There are plenty of great tire tips that help keep your vehicle on the road and in safe condition. However, there are plenty of tall tales told about tires and tire safety, many of which could work out disastrously if you take them at face value. If you want to keep yourself and your passengers safe and sound, then you'll want to steer clear of these myths:

Always Replace the Front Tires First

Many people believe that if you're only buying two tires, then those new tires should go on the front wheels. After all, the front tires usually wear out first since they handle the steering and, on front-wheel drive vehicles, the acceleration. However, there's a very good reason why you'd want those new tires mounted on the rear wheels instead of the front.

Under wet road conditions, the pair of tires with the least amount of tread will begin to hydroplane sooner and with less water on the road surface. If the hydroplaning tires are on the front, it's much easier for you feel the skid and take measures to regain control of the vehicle. If those tires are at the rear, then not only are you less likely to notice the loss of grip until it's too late, but you're more likely to over-correct and lose control of your vehicle.

For this reason, the tires with the most tread always go on the rear wheels. Just about every tire manufacturer is in agreement with this piece of advice.

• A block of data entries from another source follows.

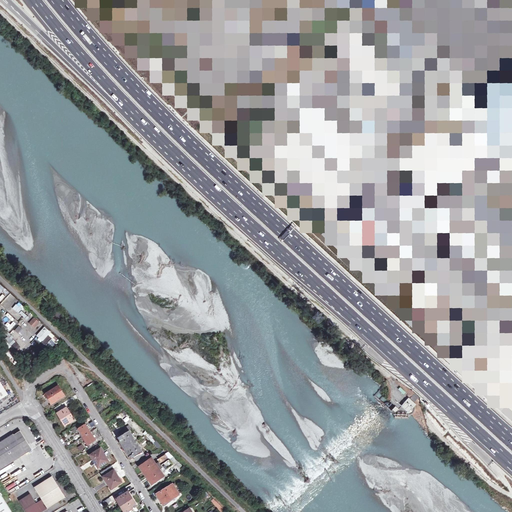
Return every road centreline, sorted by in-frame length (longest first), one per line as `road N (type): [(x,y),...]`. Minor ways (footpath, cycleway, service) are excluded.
road 1 (motorway): [(505,438),(144,104),(52,0)]
road 2 (motorway): [(111,88),(511,462)]
road 3 (track): [(0,10),(359,344)]
road 4 (residential): [(155,511),(65,368),(30,384),(28,403)]
road 5 (motorway): [(7,0),(111,88)]
road 6 (residential): [(94,511),(28,403)]
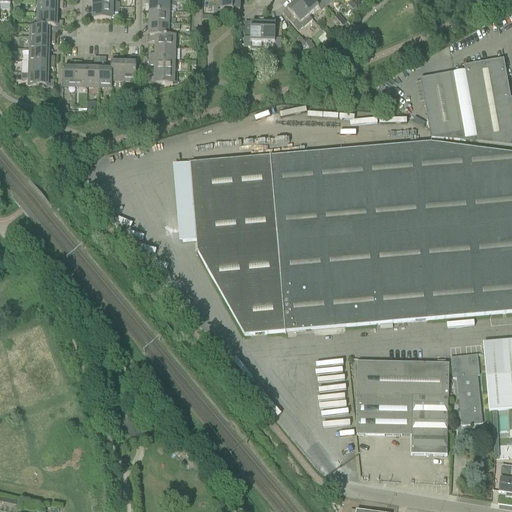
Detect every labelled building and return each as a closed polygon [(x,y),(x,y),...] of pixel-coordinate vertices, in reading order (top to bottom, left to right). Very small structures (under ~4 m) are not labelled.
[(111,0),(94,0),(94,8),(118,9),(118,3),(112,3),(111,0)] [(216,11),(216,17),(202,17),(202,21),(218,21),(218,18),(229,19),(229,13),(240,13),(240,1),(226,0),(220,0),(220,12),(216,11)] [(326,9),(318,0),(314,0),(312,2),(310,0),(299,0),(296,3),(309,18),(319,10),(321,12),(326,9)] [(329,0),(318,0),(326,9),(331,4),(328,1),(329,0)] [(175,2),(151,1),(150,13),(168,14),(168,7),(175,7),(175,2)] [(352,11),(356,8),(350,2),(347,5),(352,11)] [(63,4),(38,3),(38,15),(56,16),(56,10),(63,10),(63,4)] [(309,18),(296,3),(287,11),(294,19),(289,23),(298,33),(302,29),(304,29),(312,22),(312,21),(309,18)] [(118,9),(94,8),(93,21),(111,21),(111,14),(118,14),(118,9)] [(150,13),(150,25),(174,26),(175,20),(168,20),(168,14),(150,13)] [(38,15),(38,27),(48,28),(62,29),(62,22),(55,22),(56,16),(38,15)] [(340,25),(343,22),(338,15),(334,18),(340,25)] [(262,51),(262,44),(263,25),(250,24),(250,35),(244,34),(243,48),(250,48),(250,51),(262,51)] [(150,25),(150,37),(157,37),(167,38),(167,37),(174,38),(174,37),(167,37),(167,31),(179,31),(179,26),(174,26),(150,25)] [(275,25),(263,25),(262,44),(274,45),(274,49),(281,49),(281,36),(275,35),(275,25)] [(31,27),(30,40),(55,40),(55,34),(48,34),(48,28),(38,27),(31,27)] [(328,39),(331,36),(325,29),(322,32),(328,39)] [(157,37),(150,37),(149,43),(156,43),(156,49),(174,50),(174,38),(167,37),(167,38),(157,37)] [(301,39),(297,42),(300,45),(303,48),(306,46),(305,44),(303,42),(301,39)] [(55,40),(30,40),(30,51),(48,52),(48,46),(55,46),(55,40)] [(308,41),(305,44),(306,46),(310,51),(314,48),(308,41)] [(174,50),(156,49),(156,55),(149,55),(149,61),(173,62),(174,50)] [(30,51),(30,63),(54,64),(54,58),(47,58),(48,52),(30,51)] [(123,82),(124,64),(118,64),(118,57),(111,57),(111,71),(111,81),(112,81),(123,82)] [(124,64),(123,82),(136,82),(136,58),(130,57),(130,64),(124,64)] [(93,70),(87,70),(87,88),(99,88),(100,58),(94,58),(93,70)] [(100,58),(99,88),(111,88),(112,81),(111,81),(111,71),(105,71),(106,58),(100,58)] [(173,62),(149,61),(149,67),(156,67),(155,73),(173,74),(173,62)] [(511,100),(510,100),(503,61),(464,68),(464,73),(477,144),(511,147),(511,100)] [(30,63),(29,75),(47,76),(47,70),(54,70),(54,64),(30,63)] [(75,87),(76,63),(70,63),(69,70),(63,69),(62,87),(75,87)] [(76,63),(75,87),(87,88),(87,70),(81,70),(82,63),(76,63)] [(173,74),(155,73),(155,79),(148,79),(148,85),(173,86),(173,74)] [(464,73),(453,75),(464,134),(431,140),(477,144),(464,73)] [(21,75),(21,80),(27,80),(29,80),(29,88),(48,88),(53,88),(54,82),(48,82),(47,82),(47,76),(29,75),(21,75)] [(420,81),(420,82),(415,83),(419,104),(424,103),(431,140),(464,134),(453,75),(420,81)] [(511,155),(430,145),(190,165),(197,253),(244,337),(511,314),(511,155)] [(511,342),(483,345),(489,413),(491,413),(511,410),(511,342)] [(477,357),(451,360),(453,380),(457,379),(462,427),(481,425),(477,377),(479,377),(477,357)] [(356,436),(401,437),(411,437),(411,456),(447,457),(449,365),(357,364),(355,427),(356,436)] [(133,413),(121,418),(131,442),(143,437),(133,413)] [(500,480),(498,493),(505,494),(505,498),(511,499),(511,476),(510,477),(511,468),(502,467),(501,481),(500,480)]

Your Tires are Safe as Long as They Have Tread

There's more to tire safety than just tread depth. The rubber can also deteriorate with age and use, leaving it less pliable and more prone to cracking. This happens often on vehicles that aren't driven a whole lot or parked in areas where the tires are constantly exposed to UV radiation from sunlight, which can also deteriorate the rubber.

If you see a lot of cracks in your tires, then they aren't safe as you thought. The general rule of thumb is to have your tires inspected by your mechanic after 5 years of use. After 10 years, your tires should be replaced regardless of how much tread remains.

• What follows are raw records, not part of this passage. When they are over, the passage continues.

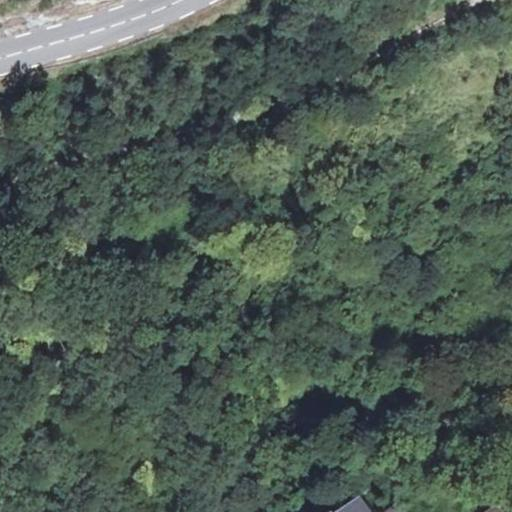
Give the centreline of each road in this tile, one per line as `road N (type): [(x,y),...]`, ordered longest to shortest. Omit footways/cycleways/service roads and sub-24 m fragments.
road 1 (track): [(0,182),(289,98),(492,0)]
road 2 (secondary): [(179,0),(0,57)]
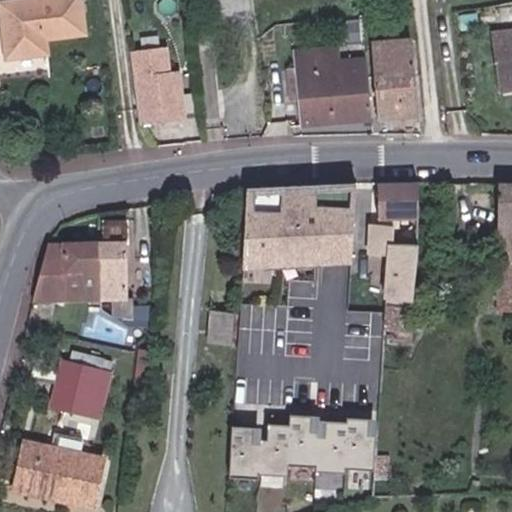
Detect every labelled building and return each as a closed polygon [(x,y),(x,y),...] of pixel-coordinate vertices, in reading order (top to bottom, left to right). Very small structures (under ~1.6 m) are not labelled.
[(83,7),(2,16),(10,69),(50,65),(49,53),(87,49),(83,7)] [(511,30),(492,34),(501,89),(511,87),(511,30)] [(411,39),(374,43),(379,117),(419,113),(411,39)] [(294,51),(295,71),(297,100),(298,124),(372,119),(367,62),(356,62),(354,47),(294,51)] [(186,127),(181,84),(171,85),(168,60),(134,63),(142,133),(186,127)] [(285,102),(297,100),(295,71),(281,70),(285,102)] [(415,219),(416,201),(417,184),(381,184),(380,218),(415,219)] [(248,189),(241,270),(350,260),(356,186),(248,189)] [(511,186),(500,186),(494,299),(511,300),(511,186)] [(103,244),(98,244),(98,300),(110,300),(109,308),(127,307),(126,221),(103,222),(103,244)] [(383,298),(411,300),(414,247),(388,244),(389,228),(366,226),(365,251),(387,254),(383,298)] [(98,300),(98,244),(50,244),(33,301),(98,300)] [(409,341),(411,310),(383,308),(382,340),(409,341)] [(231,314),(209,313),(207,339),(230,340),(231,314)] [(72,348),(69,358),(102,369),(105,359),(72,348)] [(90,403),(102,369),(69,358),(62,355),(47,404),(95,419),(99,406),(90,403)] [(90,403),(99,406),(110,371),(102,369),(90,403)] [(232,425),(230,473),(287,476),(288,466),(314,468),(313,489),(344,491),(345,468),(374,470),(377,419),(346,417),(346,422),(319,421),(319,416),(290,415),(290,428),(232,425)] [(75,457),(78,441),(50,435),(47,450),(75,457)] [(47,450),(22,445),(14,483),(56,493),(55,501),(87,508),(97,462),(75,457),(47,450)] [(56,493),(14,483),(12,491),(55,501),(56,493)]
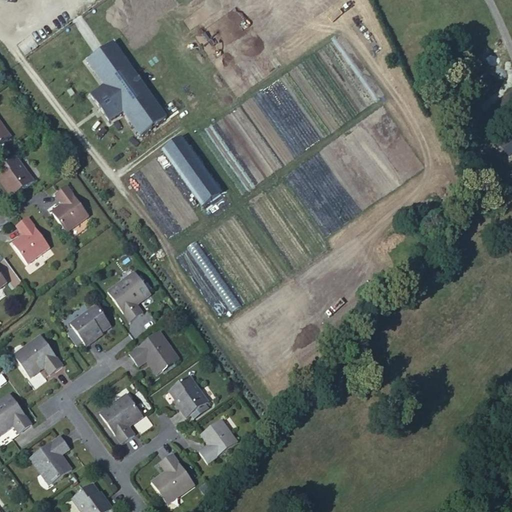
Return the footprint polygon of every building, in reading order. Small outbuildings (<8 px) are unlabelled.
[(121,0),(118,0),(110,6),(118,18),(129,9),(121,0)] [(115,45),(89,63),(106,88),(93,97),(111,123),(124,114),(141,139),(168,120),(115,45)] [(0,146),(8,141),(0,130),(0,128),(2,127),(0,123),(0,146)] [(0,128),(0,130),(8,141),(11,139),(2,127),(0,128)] [(183,141),(164,154),(204,211),(223,198),(183,141)] [(0,169),(0,178),(2,181),(7,188),(5,189),(12,199),(34,183),(16,158),(0,169)] [(59,193),(66,203),(67,205),(57,212),(70,231),(92,215),(71,185),(59,193)] [(67,205),(66,203),(55,210),(57,212),(67,205)] [(17,229),(24,238),(26,241),(15,248),(28,266),(50,250),(28,220),(17,229)] [(224,223),(212,231),(212,232),(203,238),(237,290),(249,283),(255,294),(265,288),(224,223)] [(26,241),(24,238),(14,246),(15,248),(26,241)] [(134,275),(122,284),(124,287),(137,278),(134,275)] [(124,287),(122,284),(108,294),(130,324),(143,315),(137,307),(150,297),(137,278),(124,287)] [(86,349),(97,341),(95,339),(102,334),(110,328),(96,308),(70,327),(86,349)] [(156,377),(175,363),(167,351),(170,348),(160,334),(130,356),(138,368),(146,363),(156,377)] [(41,338),(27,348),(29,352),(16,361),(30,380),(45,370),(50,378),(63,368),(41,338)] [(29,352),(27,348),(14,358),(16,361),(29,352)] [(167,351),(175,363),(179,361),(170,348),(167,351)] [(170,393),(175,401),(180,408),(178,409),(185,420),(190,416),(205,406),(208,404),(190,379),(170,393)] [(9,396),(0,402),(0,437),(13,428),(19,436),(31,427),(9,396)] [(126,397),(113,406),(116,409),(129,400),(126,397)] [(116,409),(113,406),(99,415),(121,446),(134,437),(128,429),(142,419),(129,400),(116,409)] [(205,406),(190,416),(193,420),(208,410),(205,406)] [(221,423),(203,435),(210,446),(208,448),(199,454),(207,466),(237,445),(221,423)] [(210,446),(203,435),(201,437),(208,448),(210,446)] [(43,472),(52,484),(72,471),(62,456),(69,451),(60,438),(30,460),(39,474),(43,472)] [(152,484),(165,503),(178,494),(180,497),(194,488),(173,457),(160,466),(166,474),(152,484)] [(48,487),(52,484),(43,472),(39,474),(48,487)] [(103,502),(98,496),(92,487),(72,501),(79,511),(111,511),(112,511),(105,501),(103,502)] [(178,494),(165,503),(168,506),(180,497),(178,494)]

It Only Takes a Few Kicks to Gauge Air Pressure

Ever see one of those old car dealership commercials where the prospective buyer kicks the tires? Many people believe that you can gauge your tire's air pressure simply by giving it a few good kicks. Too bad it doesn't work.

The best way - and the only way - you can accurately see how much air your tires need is by measuring them with a good air pressure gauge. Otherwise, you're just playing a guessing game by eyeballing or kicking your tires.

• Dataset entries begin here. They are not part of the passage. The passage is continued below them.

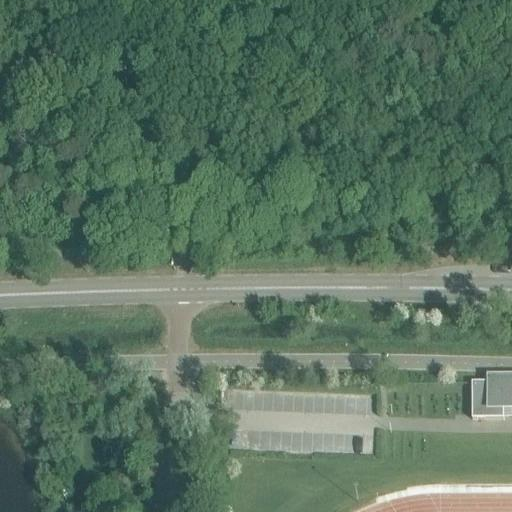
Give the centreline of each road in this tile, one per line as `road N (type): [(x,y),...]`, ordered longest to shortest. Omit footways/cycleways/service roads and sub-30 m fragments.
road 1 (secondary): [(178,289),(511,292)]
road 2 (residential): [(178,289),(180,511)]
road 3 (secondary): [(0,296),(178,289)]
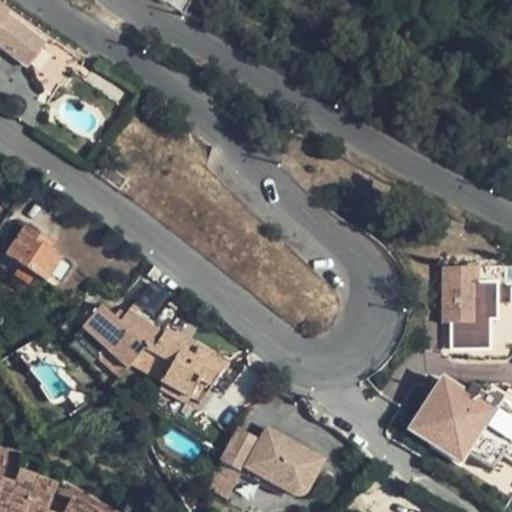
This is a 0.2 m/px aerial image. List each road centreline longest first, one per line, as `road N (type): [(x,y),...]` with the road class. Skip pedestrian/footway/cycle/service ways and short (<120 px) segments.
road 1 (residential): [(0,138),(319,367),(365,359),(385,334),(387,300),(364,268),(202,118),(42,0)]
road 2 (residential): [(115,0),(511,210)]
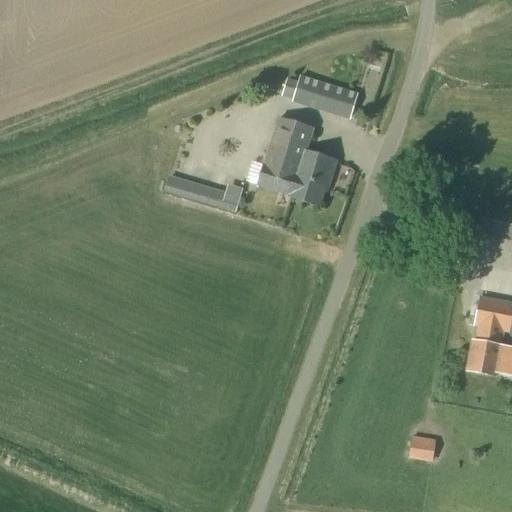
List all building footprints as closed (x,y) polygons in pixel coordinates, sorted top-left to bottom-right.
[(359,96),(302,79),(300,85),(289,82),(284,99),(352,119),(359,96)] [(329,188),(338,163),(306,152),(312,130),(278,120),(257,188),(318,208),(326,187),(329,188)] [(168,179),(163,195),(235,215),(243,190),(227,185),(224,194),(168,179)] [(511,207),(481,201),(475,234),(511,240),(511,207)] [(511,335),(511,303),(479,297),(474,328),(478,329),(475,343),(471,342),(465,373),(495,378),(501,348),(504,334),(511,335)] [(431,464),(435,441),(411,438),(408,460),(431,464)]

You Can Just Rely On Your TPMS

Nearly every new vehicle sold in the United States is equipped with a tire pressure monitoring system or TPMS for short. This system helps prevent blowouts and tread separation events by alerting you whenever your tires are underinflated by 25 percent or more.

While TPMS can keep your tires from going completely flat, it doesn't monitor exactly how much air you have in your tires. This means it won't tell you if your tires are underinflated until they reach that critical level. While you're not at risk of a blowout, you could lose in terms of fuel efficiency. According to the U.S. Department of Energy, under inflated tires can lower your fuel economy by 0.3 percent for every 1 psi drop in pressure.

It's always a good idea to periodically check your tires' air pressure with a reliable analog or digital air pressure gauge. If you need to add more air to your tires, you can always find the proper tire pressure for your vehicle by reading the sticker on the driver's side door jamb or the information within your owner's manual.

However, don't be tempted to completely ignore your TPMS. Doing so could cause serious damage to your tires over the long run.